What to produce
The entries below should appear again in your reply, word for word.

START Source material

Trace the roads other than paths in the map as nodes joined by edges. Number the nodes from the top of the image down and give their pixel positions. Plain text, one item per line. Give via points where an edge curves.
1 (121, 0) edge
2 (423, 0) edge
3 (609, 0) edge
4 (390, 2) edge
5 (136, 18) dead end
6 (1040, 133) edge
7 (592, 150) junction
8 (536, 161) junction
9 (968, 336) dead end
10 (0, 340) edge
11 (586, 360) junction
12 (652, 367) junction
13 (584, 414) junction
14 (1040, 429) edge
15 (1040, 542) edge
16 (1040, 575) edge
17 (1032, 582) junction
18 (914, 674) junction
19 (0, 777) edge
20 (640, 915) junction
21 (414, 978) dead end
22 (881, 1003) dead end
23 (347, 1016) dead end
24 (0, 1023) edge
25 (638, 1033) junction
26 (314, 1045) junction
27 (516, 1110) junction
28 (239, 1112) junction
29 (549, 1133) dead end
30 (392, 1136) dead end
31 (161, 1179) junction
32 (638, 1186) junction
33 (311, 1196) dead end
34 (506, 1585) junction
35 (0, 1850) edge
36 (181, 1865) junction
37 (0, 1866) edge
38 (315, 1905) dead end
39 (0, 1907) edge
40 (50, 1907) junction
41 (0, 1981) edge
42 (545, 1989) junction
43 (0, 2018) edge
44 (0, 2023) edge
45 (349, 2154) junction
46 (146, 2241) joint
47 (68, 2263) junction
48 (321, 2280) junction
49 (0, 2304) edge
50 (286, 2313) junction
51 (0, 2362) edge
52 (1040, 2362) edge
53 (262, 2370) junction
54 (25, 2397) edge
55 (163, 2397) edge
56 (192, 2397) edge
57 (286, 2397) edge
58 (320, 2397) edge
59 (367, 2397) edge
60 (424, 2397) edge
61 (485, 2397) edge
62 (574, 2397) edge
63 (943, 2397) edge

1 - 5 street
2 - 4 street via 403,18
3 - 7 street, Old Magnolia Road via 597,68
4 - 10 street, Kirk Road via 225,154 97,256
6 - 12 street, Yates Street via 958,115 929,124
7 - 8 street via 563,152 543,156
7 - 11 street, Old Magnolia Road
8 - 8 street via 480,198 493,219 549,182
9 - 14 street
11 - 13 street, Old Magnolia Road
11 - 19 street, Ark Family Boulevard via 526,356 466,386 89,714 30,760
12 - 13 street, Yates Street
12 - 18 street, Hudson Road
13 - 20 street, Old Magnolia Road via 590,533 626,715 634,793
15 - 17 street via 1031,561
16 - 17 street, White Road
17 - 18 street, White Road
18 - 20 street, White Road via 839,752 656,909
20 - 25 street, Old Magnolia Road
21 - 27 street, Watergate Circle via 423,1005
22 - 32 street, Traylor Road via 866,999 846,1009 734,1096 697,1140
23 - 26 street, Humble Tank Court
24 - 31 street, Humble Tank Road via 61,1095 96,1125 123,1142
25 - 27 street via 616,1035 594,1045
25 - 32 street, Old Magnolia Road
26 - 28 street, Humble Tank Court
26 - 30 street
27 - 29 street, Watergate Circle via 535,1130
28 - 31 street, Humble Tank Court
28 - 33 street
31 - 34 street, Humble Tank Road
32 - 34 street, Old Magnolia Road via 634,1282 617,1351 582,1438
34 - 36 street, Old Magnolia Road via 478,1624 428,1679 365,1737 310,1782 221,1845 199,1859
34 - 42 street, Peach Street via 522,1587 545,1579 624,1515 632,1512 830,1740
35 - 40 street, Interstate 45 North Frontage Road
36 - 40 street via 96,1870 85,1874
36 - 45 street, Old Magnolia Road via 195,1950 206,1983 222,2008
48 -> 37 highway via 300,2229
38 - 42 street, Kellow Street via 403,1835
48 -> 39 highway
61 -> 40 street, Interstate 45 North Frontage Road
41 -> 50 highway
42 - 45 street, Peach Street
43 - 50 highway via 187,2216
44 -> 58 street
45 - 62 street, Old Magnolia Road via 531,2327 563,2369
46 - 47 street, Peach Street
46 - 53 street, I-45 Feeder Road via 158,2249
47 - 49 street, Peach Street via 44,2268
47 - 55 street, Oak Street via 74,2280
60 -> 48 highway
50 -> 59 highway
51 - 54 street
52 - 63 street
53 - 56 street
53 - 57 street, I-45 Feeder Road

END Source material

Exercise answer
Trace the roads other than paths in the map as nodes joined by edges. Number the nodes from the top of the image down and give their pixel positions. Plain text, one item per line. Give via points where an edge curves.
1 (121, 0) edge
2 (423, 0) edge
3 (609, 0) edge
4 (390, 2) edge
5 (136, 18) dead end
6 (1040, 133) edge
7 (592, 150) junction
8 (536, 161) junction
9 (968, 336) dead end
10 (0, 340) edge
11 (586, 360) junction
12 (652, 367) junction
13 (584, 414) junction
14 (1040, 429) edge
15 (1040, 542) edge
16 (1040, 575) edge
17 (1032, 582) junction
18 (914, 674) junction
19 (0, 777) edge
20 (640, 915) junction
21 (414, 978) dead end
22 (881, 1003) dead end
23 (347, 1016) dead end
24 (0, 1023) edge
25 (638, 1033) junction
26 (314, 1045) junction
27 (516, 1110) junction
28 (239, 1112) junction
29 (549, 1133) dead end
30 (392, 1136) dead end
31 (161, 1179) junction
32 (638, 1186) junction
33 (311, 1196) dead end
34 (506, 1585) junction
35 (0, 1850) edge
36 (181, 1865) junction
37 (0, 1866) edge
38 (315, 1905) dead end
39 (0, 1907) edge
40 (50, 1907) junction
41 (0, 1981) edge
42 (545, 1989) junction
43 (0, 2018) edge
44 (0, 2023) edge
45 (349, 2154) junction
46 (146, 2241) joint
47 (68, 2263) junction
48 (321, 2280) junction
49 (0, 2304) edge
50 (286, 2313) junction
51 (0, 2362) edge
52 (1040, 2362) edge
53 (262, 2370) junction
54 (25, 2397) edge
55 (163, 2397) edge
56 (192, 2397) edge
57 (286, 2397) edge
58 (320, 2397) edge
59 (367, 2397) edge
60 (424, 2397) edge
61 (485, 2397) edge
62 (574, 2397) edge
63 (943, 2397) edge

1 - 5 street
2 - 4 street via 403,18
3 - 7 street, Old Magnolia Road via 597,68
4 - 10 street, Kirk Road via 225,154 97,256
6 - 12 street, Yates Street via 958,115 929,124
7 - 8 street via 563,152 543,156
7 - 11 street, Old Magnolia Road
8 - 8 street via 480,198 493,219 549,182
9 - 14 street
11 - 13 street, Old Magnolia Road
11 - 19 street, Ark Family Boulevard via 526,356 466,386 89,714 30,760
12 - 13 street, Yates Street
12 - 18 street, Hudson Road
13 - 20 street, Old Magnolia Road via 590,533 626,715 634,793
15 - 17 street via 1031,561
16 - 17 street, White Road
17 - 18 street, White Road
18 - 20 street, White Road via 839,752 656,909
20 - 25 street, Old Magnolia Road
21 - 27 street, Watergate Circle via 423,1005
22 - 32 street, Traylor Road via 866,999 846,1009 734,1096 697,1140
23 - 26 street, Humble Tank Court
24 - 31 street, Humble Tank Road via 61,1095 96,1125 123,1142
25 - 27 street via 616,1035 594,1045
25 - 32 street, Old Magnolia Road
26 - 28 street, Humble Tank Court
26 - 30 street
27 - 29 street, Watergate Circle via 535,1130
28 - 31 street, Humble Tank Court
28 - 33 street
31 - 34 street, Humble Tank Road
32 - 34 street, Old Magnolia Road via 634,1282 617,1351 582,1438
34 - 36 street, Old Magnolia Road via 478,1624 428,1679 365,1737 310,1782 221,1845 199,1859
34 - 42 street, Peach Street via 522,1587 545,1579 624,1515 632,1512 830,1740
35 - 40 street, Interstate 45 North Frontage Road
36 - 40 street via 96,1870 85,1874
36 - 45 street, Old Magnolia Road via 195,1950 206,1983 222,2008
48 -> 37 highway via 300,2229
38 - 42 street, Kellow Street via 403,1835
48 -> 39 highway
61 -> 40 street, Interstate 45 North Frontage Road
41 -> 50 highway
42 - 45 street, Peach Street
43 - 50 highway via 187,2216
44 -> 58 street
45 - 62 street, Old Magnolia Road via 531,2327 563,2369
46 - 47 street, Peach Street
46 - 53 street, I-45 Feeder Road via 158,2249
47 - 49 street, Peach Street via 44,2268
47 - 55 street, Oak Street via 74,2280
60 -> 48 highway
50 -> 59 highway
51 - 54 street
52 - 63 street
53 - 56 street
53 - 57 street, I-45 Feeder Road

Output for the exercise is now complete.